頭部外傷の際にすぐに行うべき応急処置は?

頭部外傷は、さらなる損傷を防ぎ回復を助けるために、直ちに適切な応急処置を行うことが重要です。以下は、頭部外傷が疑われる場合に取るべき手順です。

  1. 落ち着く:慌てずに冷静に対応します。パニックは状況を悪化させる可能性があります。
  2. 反応の確認:やさしく肩を揺すりながら「大丈夫ですか?」と呼びかけます。

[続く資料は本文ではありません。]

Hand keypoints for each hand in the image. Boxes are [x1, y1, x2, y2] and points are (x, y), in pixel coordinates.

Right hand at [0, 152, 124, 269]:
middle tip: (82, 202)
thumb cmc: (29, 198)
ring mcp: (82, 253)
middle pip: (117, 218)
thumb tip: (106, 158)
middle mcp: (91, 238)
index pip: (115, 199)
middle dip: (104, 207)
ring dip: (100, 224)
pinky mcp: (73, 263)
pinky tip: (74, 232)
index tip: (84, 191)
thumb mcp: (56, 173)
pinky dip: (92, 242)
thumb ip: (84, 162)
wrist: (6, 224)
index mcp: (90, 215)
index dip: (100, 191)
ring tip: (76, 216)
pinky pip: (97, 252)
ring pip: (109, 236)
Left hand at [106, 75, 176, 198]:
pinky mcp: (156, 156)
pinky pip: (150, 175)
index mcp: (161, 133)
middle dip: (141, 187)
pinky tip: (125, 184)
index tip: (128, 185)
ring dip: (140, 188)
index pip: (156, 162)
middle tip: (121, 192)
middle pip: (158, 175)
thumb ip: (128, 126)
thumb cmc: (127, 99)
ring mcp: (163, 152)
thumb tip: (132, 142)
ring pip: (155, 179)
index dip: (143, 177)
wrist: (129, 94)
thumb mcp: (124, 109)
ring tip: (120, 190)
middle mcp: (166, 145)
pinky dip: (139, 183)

反応がない、または意識がない場合は、すぐに救急(119)へ連絡してください。
  3. 出血の止血:頭皮の出血がある場合は、清潔な布で圧迫し、出血を止めます。
  4. 体位の調整:意識があり呼吸が正常でも、ぼんやりしている場合は、横向き(回復体位)に寝かせ、呼吸しやすくします。
  5. 呼吸と脈拍の確認:救急隊が来るまで、呼吸と脈拍を注意深く観察します。呼吸が止まったり苦しくなったら心肺蘇生(CPR)を行います。

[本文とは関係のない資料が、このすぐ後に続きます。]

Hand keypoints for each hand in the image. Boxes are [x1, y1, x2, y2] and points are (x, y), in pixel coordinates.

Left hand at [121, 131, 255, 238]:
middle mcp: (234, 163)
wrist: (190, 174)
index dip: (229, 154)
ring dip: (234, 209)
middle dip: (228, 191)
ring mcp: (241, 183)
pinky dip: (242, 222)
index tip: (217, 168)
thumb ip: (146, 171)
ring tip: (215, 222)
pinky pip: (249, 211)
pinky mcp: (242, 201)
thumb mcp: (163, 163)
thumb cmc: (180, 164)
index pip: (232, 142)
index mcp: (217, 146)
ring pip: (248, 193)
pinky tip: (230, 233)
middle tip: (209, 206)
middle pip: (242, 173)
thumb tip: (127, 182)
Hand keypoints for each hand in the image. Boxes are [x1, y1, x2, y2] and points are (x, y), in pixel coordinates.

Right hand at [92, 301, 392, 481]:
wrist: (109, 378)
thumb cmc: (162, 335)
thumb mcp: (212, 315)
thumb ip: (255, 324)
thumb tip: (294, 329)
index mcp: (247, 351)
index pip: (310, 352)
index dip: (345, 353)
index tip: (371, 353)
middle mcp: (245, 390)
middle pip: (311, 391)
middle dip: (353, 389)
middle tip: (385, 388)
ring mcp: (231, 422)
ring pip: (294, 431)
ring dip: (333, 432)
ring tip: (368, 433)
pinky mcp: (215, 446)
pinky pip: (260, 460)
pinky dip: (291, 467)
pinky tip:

  6. 意識を保つ:意識が低下している場合は、声をかけたり簡単な指示を出したり、軽く耳たぶをつねって刺激し、覚醒させます。
  7. 頭頸部の固定:深い創傷や頭蓋骨骨折、頸部・脊椎損傷が疑われる場合は、頭と首の動きを最小限に抑えるように優しく固定します。

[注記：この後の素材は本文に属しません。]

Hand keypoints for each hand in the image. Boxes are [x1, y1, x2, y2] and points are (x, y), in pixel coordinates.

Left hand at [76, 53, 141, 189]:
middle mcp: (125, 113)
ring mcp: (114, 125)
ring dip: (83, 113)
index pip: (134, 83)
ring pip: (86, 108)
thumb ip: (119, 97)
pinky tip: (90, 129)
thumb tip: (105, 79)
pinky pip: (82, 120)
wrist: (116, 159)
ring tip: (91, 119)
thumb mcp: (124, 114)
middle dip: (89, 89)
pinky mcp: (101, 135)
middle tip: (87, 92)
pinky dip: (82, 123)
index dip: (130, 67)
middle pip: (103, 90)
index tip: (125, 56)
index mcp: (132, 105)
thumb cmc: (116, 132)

  8. 刺激を最小限に:明るい光や大きな音など余計な刺激は避け、頭痛・吐き気・混乱などの症状が悪化しないようにします。
  9. 脚を挙上:頸部や脊椎に損傷がないと判断できる場合は、脚を約30cm(12インチ)持ち上げ、脳への血流を促進します。
  10. 不要な移動は避ける:特に脊椎損傷の可能性がある場合は、医療スタッフが到着するまで移動させません。
  11. 経過の記録:意識状態、言語、瞳孔の大きさ、嘔吐や吐き気などの変化をメモし、救急隊に伝えます。

頭部外傷は重篤になることがあるため、専門医の診察が必要です。外見上は軽傷に見えても、必ず医療機関での評価を受けてください。